Advertisement

Gezi Parkı olaylarının ekonomiye ve piyasalara etkisini tartışaduralım. Bu hafta Türkiye ekonomisinin 2013 karnesine dair ilk not yani birinci çeyrek büyüme rakamı açıklanacak. iş dünyası ve ekonomi yönetiminin beklentisi her şey planlandığı gibi giderse 1. Çeyrek büyümesi beklentilerin altında gelse dahi 2013'ün 2012'ye göre daha iyi bir yıl olacağı idi. Bir siyah kuğu olarak nitelendirilen Gezi Parkı protestoları başladı. Biz Türkler olarak oldukça duygusal tepkiler verirken Gezi Parkı tansiyonunu düşürmede yine Avrupalılara kulak vermekte fayda vardı. Cuma günü Bloomberg HT yayınında konuştuğum Fitch Kıdemli Direktörü Paul Rawkins, şu an çok ciddi riskler görmediklerinin, şimdiye kadar yaşanan protestoların Türkiye'nin kredi notu açısından bir tehdit olmadığının altını çizdi. Rawkins, "Bütün gelişmeler, otoritenin nasıl karşılık vereceği ve nasıl tavır takınacağına bağlı. Bütün bu problem işte o zaman ekonomiye yansıyabilir. Turizm, kısa süreli sermaye akışları veya toparlanma etkilenebilir. Bütün bu sürecin iyi planlanması gerekiyor. Protestolar uzun sürerse ekonomiyi etkilemeye başlayabilir" diye uyardı. Şu ana kadarki protestolar ve tavırdan endişelenmediklerini söylemesine rağmen Rawkins'in ileriye dönük uyarmasının sebebi, eğer gerginlik artar, grevler ve yatırımcılar da endişeye başlarsa o zaman cari açığın negatif etkileneceğinden kaynaklanıyor. Rawkins'e göre, bütün bu uyarı ile birlikte Türkiye'de çok ciddi uluslararası rezerv de söz konusu. O da Türkiye ekonomisi için bir tampon oluşturuyor. Ancak uluslararası rezervlerimiz bize bu tampon bölgeyi 5 aylık dayanabilmemizi sağlıyormuş. Hizmet ürünleri, ithalat ve ihracat adına 5 aylık bir süre bekliyoruz diyen Rawkins'e göre daha sonra kısa pozisyonlar kırılgan bir hale gelebilir: "Türkiye kırılgan, aslında ağır bir şekilde kısa vadeli sermaye akışlarına bağlı ve yüksek seviyede bir borç söz konusu. Bütün bu faktörlerin dikkate alınması gerekiyor. Eğer ki protestolar artar ve daha uzun süreli hale gelirse o zaman istikrarsızlık yaratabilir".
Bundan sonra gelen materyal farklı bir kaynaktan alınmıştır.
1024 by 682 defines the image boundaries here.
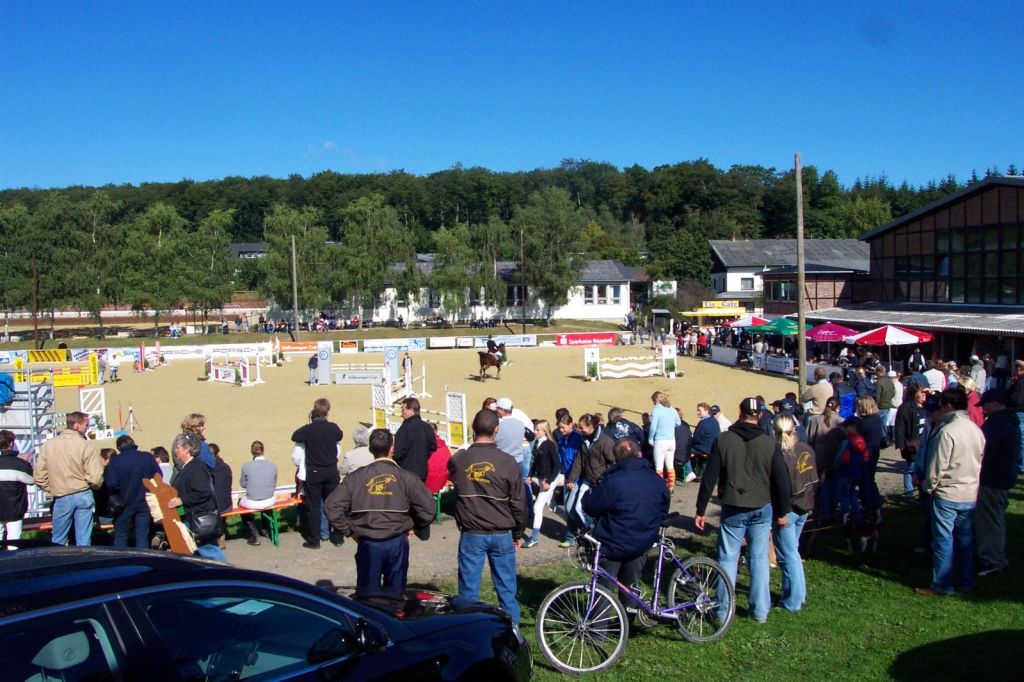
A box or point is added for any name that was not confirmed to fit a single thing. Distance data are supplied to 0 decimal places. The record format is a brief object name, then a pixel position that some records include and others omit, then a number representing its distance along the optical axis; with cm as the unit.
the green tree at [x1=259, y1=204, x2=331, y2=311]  6444
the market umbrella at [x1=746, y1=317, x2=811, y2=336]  3162
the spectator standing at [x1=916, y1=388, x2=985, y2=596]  654
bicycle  532
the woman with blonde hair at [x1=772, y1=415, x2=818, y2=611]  625
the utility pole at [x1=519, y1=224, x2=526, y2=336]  6394
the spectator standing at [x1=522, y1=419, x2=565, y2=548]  908
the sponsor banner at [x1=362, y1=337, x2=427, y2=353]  4997
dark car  265
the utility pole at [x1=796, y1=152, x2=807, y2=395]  2005
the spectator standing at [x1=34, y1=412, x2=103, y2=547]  793
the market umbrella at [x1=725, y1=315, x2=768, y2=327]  3738
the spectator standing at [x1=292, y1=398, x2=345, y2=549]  879
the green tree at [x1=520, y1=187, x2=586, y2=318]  6781
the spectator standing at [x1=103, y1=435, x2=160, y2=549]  790
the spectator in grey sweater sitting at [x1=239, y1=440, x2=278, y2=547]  948
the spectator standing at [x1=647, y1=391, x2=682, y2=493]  1139
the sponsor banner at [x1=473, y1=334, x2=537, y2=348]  5153
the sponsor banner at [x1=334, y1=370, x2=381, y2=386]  3000
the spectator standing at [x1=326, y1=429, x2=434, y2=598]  566
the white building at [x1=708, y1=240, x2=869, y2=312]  6706
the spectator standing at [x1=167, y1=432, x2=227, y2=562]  724
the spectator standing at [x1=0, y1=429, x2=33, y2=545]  784
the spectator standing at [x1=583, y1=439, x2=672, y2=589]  552
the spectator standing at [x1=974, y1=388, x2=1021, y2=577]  677
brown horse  3161
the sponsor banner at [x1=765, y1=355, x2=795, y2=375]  3150
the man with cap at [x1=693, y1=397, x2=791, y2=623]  597
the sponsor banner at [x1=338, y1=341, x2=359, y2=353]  4928
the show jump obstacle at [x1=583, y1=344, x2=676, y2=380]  3123
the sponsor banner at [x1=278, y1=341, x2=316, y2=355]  4462
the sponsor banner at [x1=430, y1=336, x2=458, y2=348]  5119
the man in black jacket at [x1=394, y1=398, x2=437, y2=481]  854
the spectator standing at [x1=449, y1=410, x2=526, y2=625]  566
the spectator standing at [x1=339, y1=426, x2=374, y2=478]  789
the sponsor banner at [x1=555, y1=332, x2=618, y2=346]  5175
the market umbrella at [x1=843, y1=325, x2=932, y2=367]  2705
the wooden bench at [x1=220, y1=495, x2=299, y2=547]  931
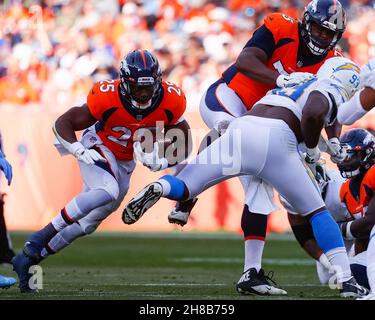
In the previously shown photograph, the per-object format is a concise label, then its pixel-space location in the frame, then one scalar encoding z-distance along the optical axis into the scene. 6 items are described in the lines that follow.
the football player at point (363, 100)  9.73
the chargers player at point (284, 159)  10.71
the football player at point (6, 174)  11.80
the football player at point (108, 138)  12.47
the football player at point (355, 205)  11.91
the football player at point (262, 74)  12.11
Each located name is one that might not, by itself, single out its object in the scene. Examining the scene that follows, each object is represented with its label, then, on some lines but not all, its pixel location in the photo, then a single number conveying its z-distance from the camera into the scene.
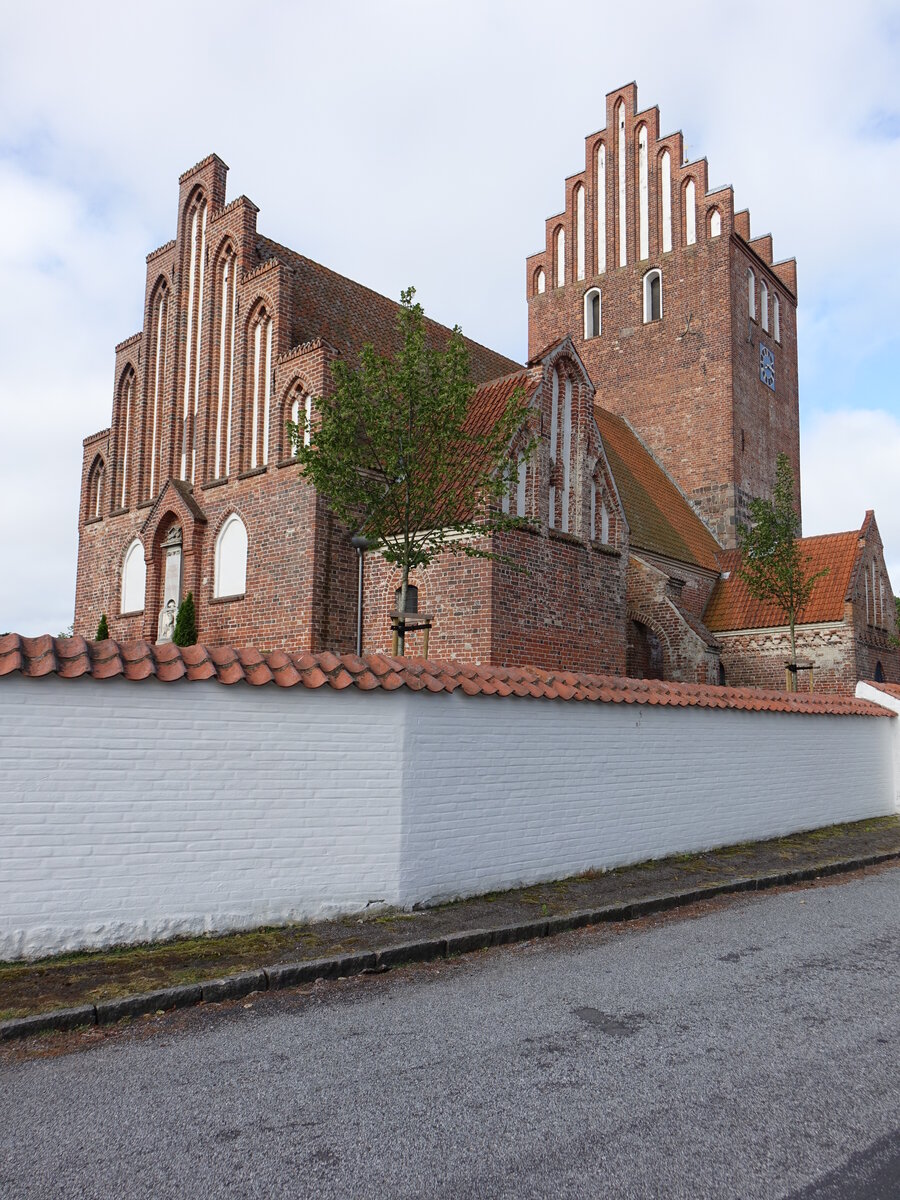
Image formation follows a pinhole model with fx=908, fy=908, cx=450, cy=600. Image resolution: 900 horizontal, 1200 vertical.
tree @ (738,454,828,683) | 20.78
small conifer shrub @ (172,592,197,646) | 16.86
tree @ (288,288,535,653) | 11.07
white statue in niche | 17.64
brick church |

Avrupa'da protestolara alışığız!

Rawkins'in uyarılarına protestoların gölgesinde İstanbul'da gerçekleşen Avrupa İş Ödülleri adeta örnek oldu. Bir yılı aşkın süredir 34 ülkeden 15 bin projenin yarıştığı, jüri üyelerinin değerlendirmelerinin yanı sıra, halk oylamasına da yer verilen Avrupa İş Ödülleri'nde 10 ayrı kategoride ödüller İstanbul'da verildi. Ödül gecesi konuştuğum Avrupa İş Ödülleri Genel Müdürü Adrian Tripp, "Yarışmamızın final gecesini İstanbul'da düzenleyerek AB'nin en iyi 300 iş liderini Türkiye'ye getirip, Türkiye'nin AB'nin güçlü bir parçası olması gerektiğini anlatmak istiyorduk. Ancak Gezi Parkı protestolarını duyan katılımcıların % 50'si son anda gelmeme kararı aldı. Bu fırsatı biraz kaçırdık" diye yakındı. Katılımcılardan sigorta şirketi INSlA'nın Genel Müdürü Louis Coomans, "Gezi Parkı'nı dolaşıp protestoları bizzat görüp ödül törenine geldim. Benim ülkem Belçika'da bu tip protestolar hep oluyor. Gördüğüm kadarı ile gençler gelecekleri için endişelerini dile getiriyorlar. Bu demokrasi için çok sağlıklı. Biz Avrupa'da protestolara alışığız" diyor. Avrupalı temsilcilerden duyduğuma göre Avrupa'da bir protesto kültürü var. Orada halk rahatsız oldukları konuları protesto ederek ifade etmekten kaçınmıyor. Bizde sorun biriktirmekten kaynaklanıyor. Gezi Parkı olayları gösteriyor ki, Türkiye'de protestocuların, polisin, politikacıların da bu kültürden ileri demokrasi adına AB'den öğrenecekleri var.